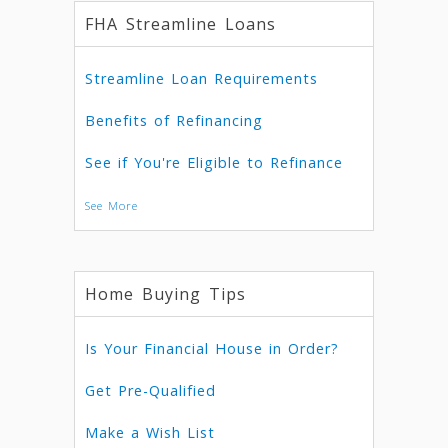
FHA Streamline Loans
Streamline Loan Requirements
Benefits of Refinancing
See if You're Eligible to Refinance
See More
Home Buying Tips
Is Your Financial House in Order?
Get Pre-Qualified
Make a Wish List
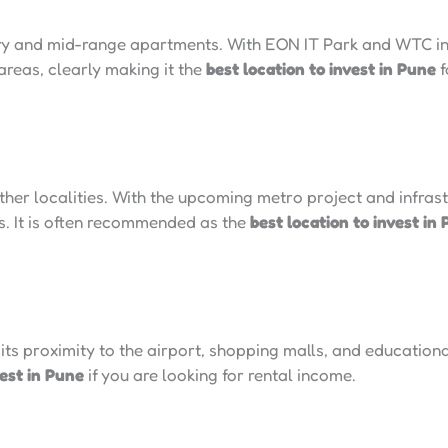
ry and mid-range apartments. With EON IT Park and WTC in 
 areas, clearly making it the
best location to invest in Pune
f
her localities. With the upcoming metro project and infra
rs. It is often recommended as the
best location to invest in
ts proximity to the airport, shopping malls, and educational 
vest in Pune
if you are looking for rental income.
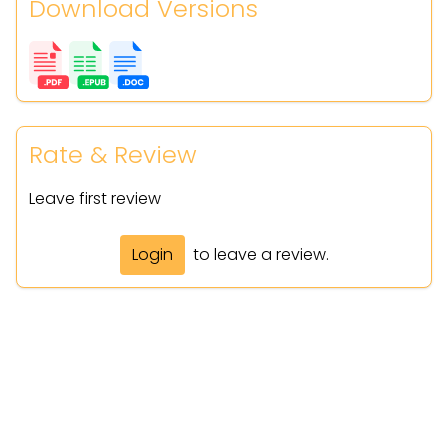
Download Versions
Rate & Review
Leave first review
Login
to leave a review.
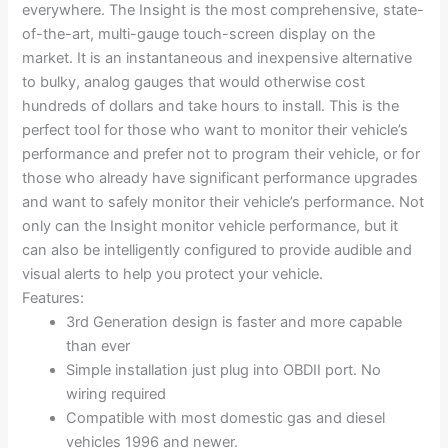
everywhere. The Insight is the most comprehensive, state-
of-the-art, multi-gauge touch-screen display on the
market. It is an instantaneous and inexpensive alternative
to bulky, analog gauges that would otherwise cost
hundreds of dollars and take hours to install. This is the
perfect tool for those who want to monitor their vehicle’s
performance and prefer not to program their vehicle, or for
those who already have significant performance upgrades
and want to safely monitor their vehicle’s performance. Not
only can the Insight monitor vehicle performance, but it
can also be intelligently configured to provide audible and
visual alerts to help you protect your vehicle.
Features:
3rd Generation design is faster and more capable
than ever
Simple installation just plug into OBDII port. No
wiring required
Compatible with most domestic gas and diesel
vehicles 1996 and newer.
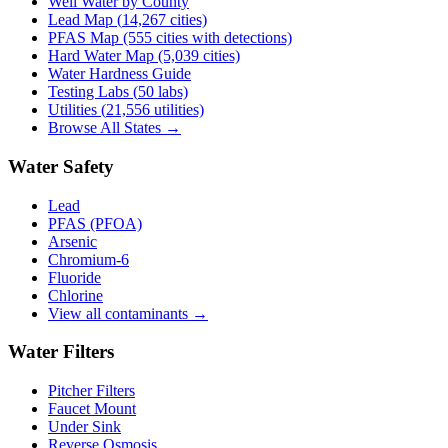
Well Water by County
Lead Map (
14,267
cities)
PFAS Map (555 cities with detections)
Hard Water Map (5,039 cities)
Water Hardness Guide
Testing Labs (
50
labs)
Utilities (
21,556
utilities)
Browse All States →
Water Safety
Lead
PFAS (PFOA)
Arsenic
Chromium-6
Fluoride
Chlorine
View all contaminants →
Water Filters
Pitcher Filters
Faucet Mount
Under Sink
Reverse Osmosis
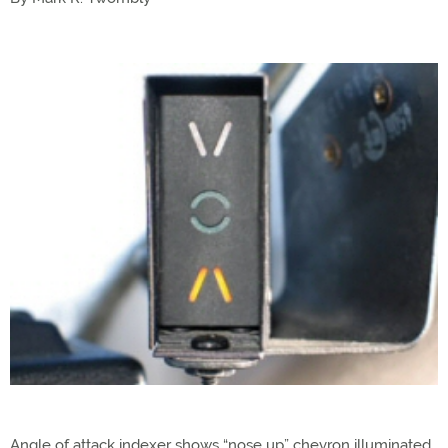
Angle of attack indexer shows “nose up” chevron illuminated,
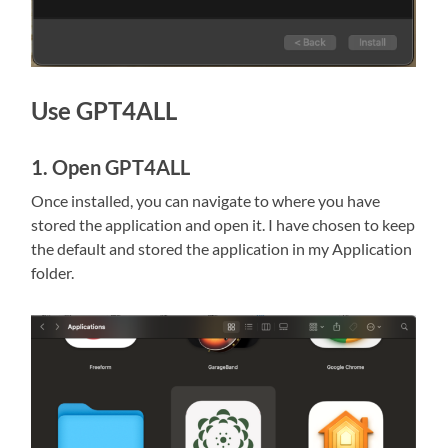
Use GPT4ALL
1. Open GPT4ALL
Once installed, you can navigate to where you have
stored the application and open it. I have chosen to keep
the default and stored the application in my Application
folder.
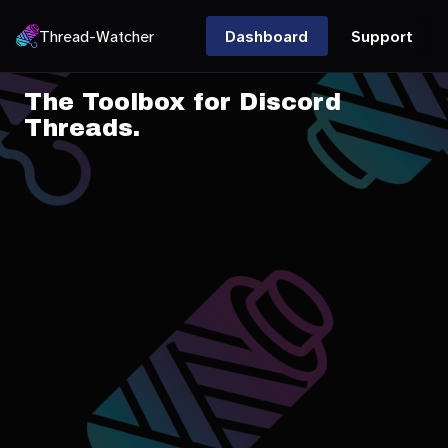
Thread-Watcher
Dashboard
Support
The Toolbox for Discord
Threads.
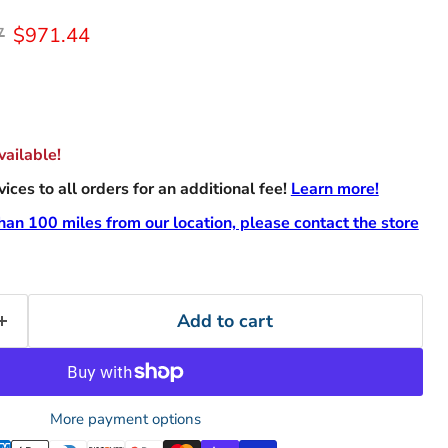
rice
Current price
7
$971.44
ailable!
ces to all orders for an additional fee!
Learn more!
than 100 miles from our location, please contact the store
Add to cart
More payment options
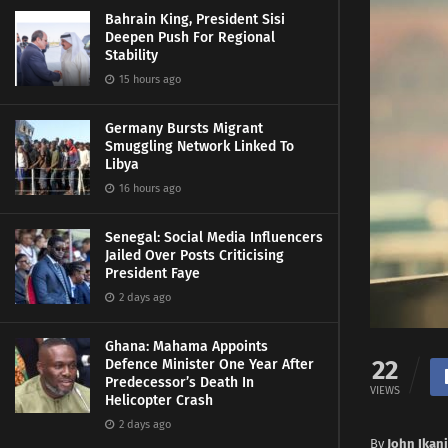
Bahrain King, President Sisi
Deepen Push For Regional
Stability
15 hours ago
Germany Bursts Migrant
Smuggling Network Linked To
Libya
16 hours ago
Senegal: Social Media Influencers
Jailed Over Posts Criticising
President Faye
2 days ago
Ghana: Mahama Appoints
22
Defence Minister One Year After
Predecessor’s Death In
VIEWS
Helicopter Crash
2 days ago
By
John Ikani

------------

ASSIGNMENT: The answer consists solely of the lines from the one holding "stored the application and" through the last line of the entries above, set down verbatim, without any pictures.

YOUR SOLUTION:
stored the application and open it. I have chosen to keep
the default and stored the application in my Application
folder.
Thread-Watcher
Dashboard
Support
The Toolbox for Discord
Threads.
rice
Current price
7
$971.44
ailable!
ces to all orders for an additional fee!
Learn more!
than 100 miles from our location, please contact the store
Add to cart
More payment options
Bahrain King, President Sisi
Deepen Push For Regional
Stability
15 hours ago
Germany Bursts Migrant
Smuggling Network Linked To
Libya
16 hours ago
Senegal: Social Media Influencers
Jailed Over Posts Criticising
President Faye
2 days ago
Ghana: Mahama Appoints
22
Defence Minister One Year After
Predecessor’s Death In
VIEWS
Helicopter Crash
2 days ago
By
John Ikani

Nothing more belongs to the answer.